- [Instructions for the task]:
Turn the listing below into a Markdown table with the columns Row and Text, starting at its first line and ending after the line that contains "die Leistungen der". Number each line and leave out any blank ones.

- [Data in this exercise]:

# # # #

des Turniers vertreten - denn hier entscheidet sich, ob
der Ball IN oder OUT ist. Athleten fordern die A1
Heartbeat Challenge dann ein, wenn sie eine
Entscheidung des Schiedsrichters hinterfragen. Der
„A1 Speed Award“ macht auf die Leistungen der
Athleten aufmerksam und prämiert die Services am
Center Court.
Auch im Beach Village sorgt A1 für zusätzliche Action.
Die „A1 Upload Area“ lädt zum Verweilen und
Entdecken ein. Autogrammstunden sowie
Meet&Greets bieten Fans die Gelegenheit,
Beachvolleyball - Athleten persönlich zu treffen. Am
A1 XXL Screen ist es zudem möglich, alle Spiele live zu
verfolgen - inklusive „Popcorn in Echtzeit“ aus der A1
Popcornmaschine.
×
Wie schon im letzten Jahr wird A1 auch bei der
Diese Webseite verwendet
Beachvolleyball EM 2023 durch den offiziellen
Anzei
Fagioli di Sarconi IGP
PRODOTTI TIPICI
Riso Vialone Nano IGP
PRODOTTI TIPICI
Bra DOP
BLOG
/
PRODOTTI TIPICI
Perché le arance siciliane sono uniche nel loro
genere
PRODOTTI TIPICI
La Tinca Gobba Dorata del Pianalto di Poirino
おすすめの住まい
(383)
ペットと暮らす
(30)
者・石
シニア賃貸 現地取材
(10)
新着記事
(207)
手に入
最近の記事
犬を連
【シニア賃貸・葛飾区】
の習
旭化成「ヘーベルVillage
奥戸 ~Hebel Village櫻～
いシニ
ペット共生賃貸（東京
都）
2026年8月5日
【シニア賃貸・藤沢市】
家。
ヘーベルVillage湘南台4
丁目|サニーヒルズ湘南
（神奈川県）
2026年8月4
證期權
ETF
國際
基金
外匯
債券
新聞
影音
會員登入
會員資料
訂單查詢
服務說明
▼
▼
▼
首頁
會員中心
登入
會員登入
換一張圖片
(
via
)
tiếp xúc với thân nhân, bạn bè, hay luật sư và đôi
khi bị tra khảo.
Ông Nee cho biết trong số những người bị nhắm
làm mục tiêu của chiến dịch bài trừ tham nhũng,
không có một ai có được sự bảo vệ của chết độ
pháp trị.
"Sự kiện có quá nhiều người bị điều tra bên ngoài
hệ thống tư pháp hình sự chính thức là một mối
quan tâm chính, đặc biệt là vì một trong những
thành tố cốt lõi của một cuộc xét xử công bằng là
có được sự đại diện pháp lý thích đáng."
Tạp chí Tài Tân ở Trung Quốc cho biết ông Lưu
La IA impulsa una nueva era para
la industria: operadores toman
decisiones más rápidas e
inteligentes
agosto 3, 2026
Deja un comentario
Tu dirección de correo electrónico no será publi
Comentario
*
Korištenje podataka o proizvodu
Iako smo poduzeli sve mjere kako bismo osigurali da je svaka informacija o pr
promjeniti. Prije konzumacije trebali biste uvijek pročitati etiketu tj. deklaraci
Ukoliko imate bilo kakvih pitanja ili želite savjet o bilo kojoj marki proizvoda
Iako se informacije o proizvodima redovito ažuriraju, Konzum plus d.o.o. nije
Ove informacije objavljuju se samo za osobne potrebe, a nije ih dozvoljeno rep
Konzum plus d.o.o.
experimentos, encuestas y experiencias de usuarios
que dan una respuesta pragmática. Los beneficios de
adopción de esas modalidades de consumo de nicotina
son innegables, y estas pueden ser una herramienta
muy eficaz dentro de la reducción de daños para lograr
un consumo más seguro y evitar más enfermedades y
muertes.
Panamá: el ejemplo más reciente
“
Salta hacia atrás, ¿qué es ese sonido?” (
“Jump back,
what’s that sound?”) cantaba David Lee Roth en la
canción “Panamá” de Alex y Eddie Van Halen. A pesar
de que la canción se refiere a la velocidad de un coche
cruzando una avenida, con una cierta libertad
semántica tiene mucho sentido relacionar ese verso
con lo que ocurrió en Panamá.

# # # #

- [Final answer]:
| Row | Text |
|---|---|
| 1 | des Turniers vertreten - denn hier entscheidet sich, ob |
| 2 | der Ball IN oder OUT ist. Athleten fordern die A1 |
| 3 | Heartbeat Challenge dann ein, wenn sie eine |
| 4 | Entscheidung des Schiedsrichters hinterfragen. Der |
| 5 | „A1 Speed Award“ macht auf die Leistungen der |